Ghost and Ghoul
Routledge & Kegan Paul
London, 1961
In 1957, Lethbridge moved to Hole House near Branscombe in Devon, a place which was to be the setting for the most eventful phase of his career. Here he would write another eight remarkable books (nine if you include the un-published autobiography The Ivory Tower), the first of this sequence was Ghost and Ghoul.
Published in 1961, Ghost and Ghoul followed Lethbridge’s 1957 publication Gogmagog - The Buried Gods. It is however, not a follow-up but a by-product of his line of research work concerning the old pagan gods of Britain. The understanding that mankind was compelled to believe in the existence of greater beings than himself and had therefore resulted in the belief of gods, was a theory that he questioned. The idea that the natural had somehow provoked a supposed supernatural did not sit easy with an enquiring mind.
In the course of his fieldwork, Lethbridge had become aware that he was prone to experiencing unusual happenings and that an enquiry into the occurrences was worthy of serious study. He believed that a ‘scientific’ explanation lay behind what can be termed the ‘odd’. History had proved to him that the supernatural of one generation often become the natural of the next and it was this notion that fired his investigations.

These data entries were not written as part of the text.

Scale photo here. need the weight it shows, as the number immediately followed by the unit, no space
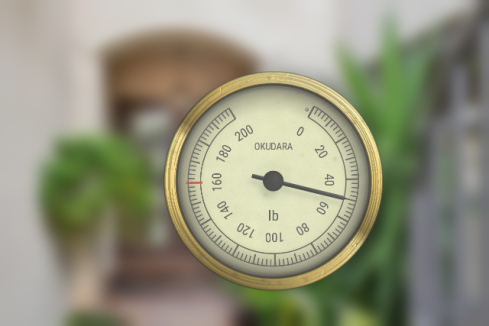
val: 50lb
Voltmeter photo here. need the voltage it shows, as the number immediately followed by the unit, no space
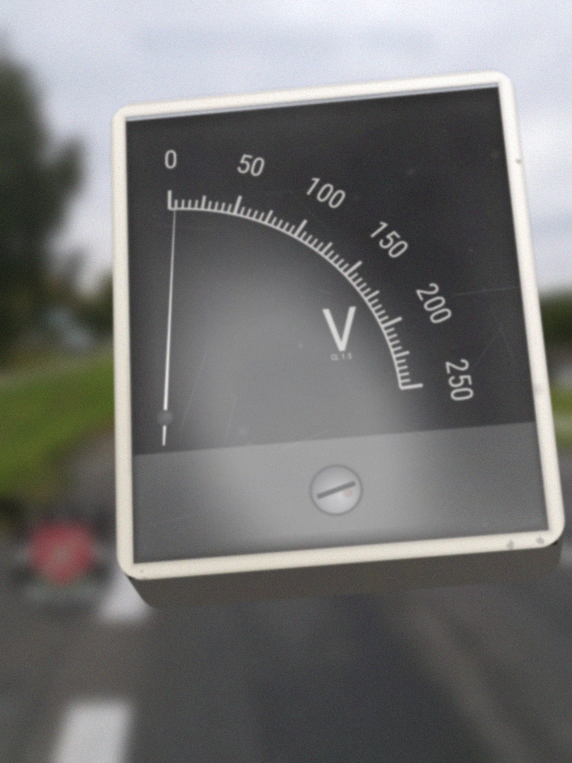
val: 5V
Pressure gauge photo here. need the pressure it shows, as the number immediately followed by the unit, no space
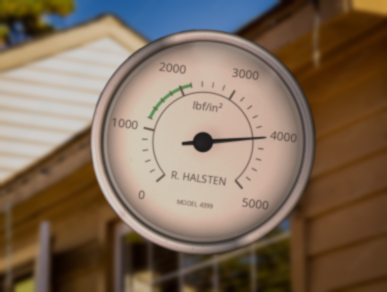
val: 4000psi
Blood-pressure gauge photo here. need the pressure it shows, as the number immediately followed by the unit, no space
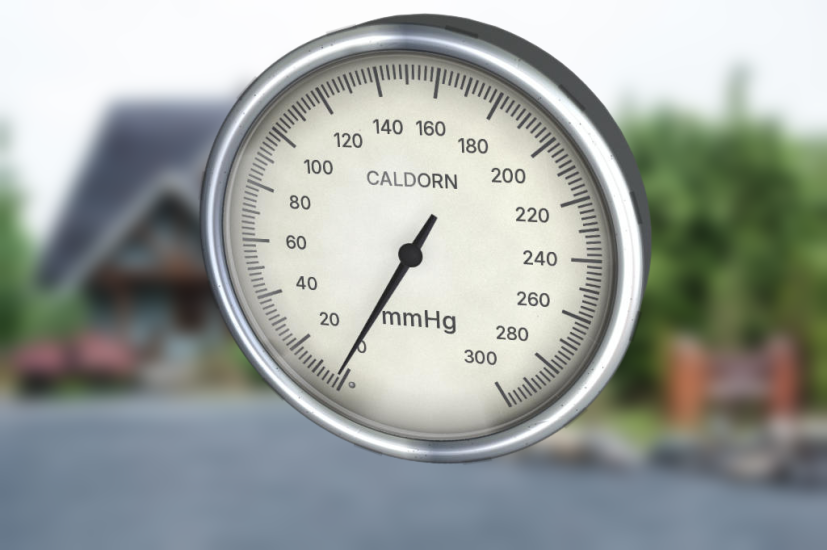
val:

In Ghost and Ghoul, Lethbridge first aired his belief that ‘mind’ and ‘brain’ were two separate entities. He believed that mind was distinct from brain which, like the body, only existed as a convenience during our time on earth. He believed that earth level existence had a relatively low frequency and that the brain acted as a resistance which was able to filter out information that was required from a much greater volume of happenings.

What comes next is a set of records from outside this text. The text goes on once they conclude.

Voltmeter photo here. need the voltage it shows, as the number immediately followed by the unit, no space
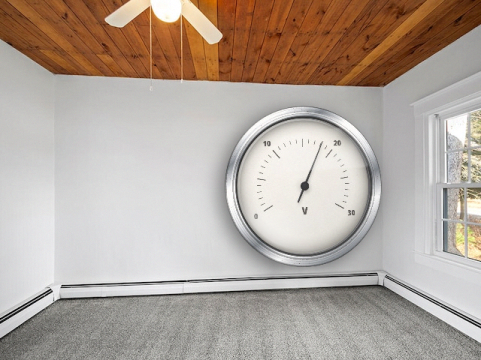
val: 18V
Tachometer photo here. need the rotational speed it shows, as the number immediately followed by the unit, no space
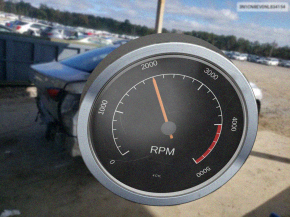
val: 2000rpm
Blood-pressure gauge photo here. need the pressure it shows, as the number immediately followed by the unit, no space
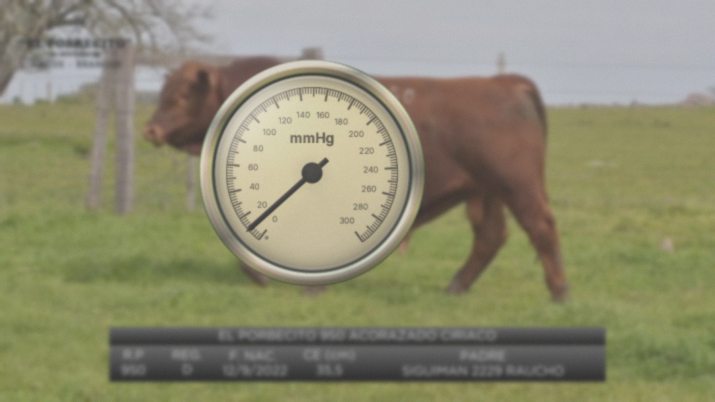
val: 10mmHg
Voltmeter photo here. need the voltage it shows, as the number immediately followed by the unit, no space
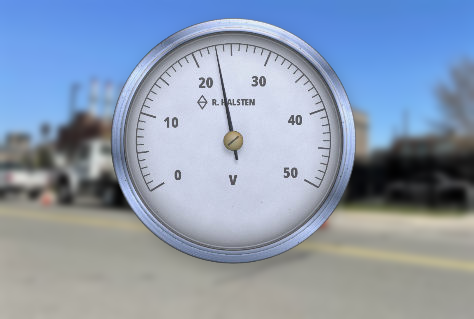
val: 23V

His ‘Jack of all trades and master of none’ approach to his vocation had provided him with a great store of experiences that he believed put him in a unique position to be able to use himself as a guinea-pig for the study of these occurrences. Lethbridge was eager to state that his ideas were tentative and considered it his prerogative to change his theories should evidence prove contrary. In all of his works he was astutely aware of not wanting to inflict dogma upon his readers and throughout Ghost and Ghoul, he continually criticises dogmatic pedants and their inability to investigate and undertake primary research for themselves.
Lethbridge begins the book by recounting his own experiences of ghosts. The first, that of a porter at New Court, Trinity, Cambridge in 1922 and another, an old lady near to his neighbour’s house at Hole Mill near Branscombe in Devon. He believed that these ‘visitations’ were in fact not visitors from another world, but projections like a television picture or photograph. Was his own presence responsible for the perception of these ghosts? Was he acting as a receiver to some unknown, possibly unconscious, projector?
In Ghost and Ghoul, Lethbridge discusses psychokinesis and the precognition experiments of Professor Rhine and compounds these findings by quoting from Dunne’s Experiments with Time. Throughout the work he makes reference to George de la Warr’s work on resonance, a force akin to electro-magnetics. Many of these works were not considered by academics as serious studies and De la Warr’s 1956 publication New Worlds Beyond the Atom written in conjunction with Langston Day, was condemned as being wholly unscientific in its approach.
Although Lethbridge cared little of what others thought of him, he would certainly not want to have been tarred with the same brush as researchers who were unscientific in their study. It is apparent from his future work, that there are fewer references to other researchers exploring in similar fields. At some point, Lethbridge obviously made a mental note to rely solely upon his own primary research and observations. This is a point that he emphasises in his summary at the end of this book.
A great example of his observational skills is illustrated in his tale of the Westmen’s Islands in chapter six. Here an account of an event that is said to have occurred in 874 AD and documented in 1908, is proved to be unsound by observations he had personally made in the field. This type of discovery should always prompt us not to rely on second-hand knowledge and that our own undertakings can provide us, with not only accurate information, but new and startling revelations.
After the publication of Ghost and Ghoul, the ball was set rolling and Lethbridge’s journey into the unknown had begun!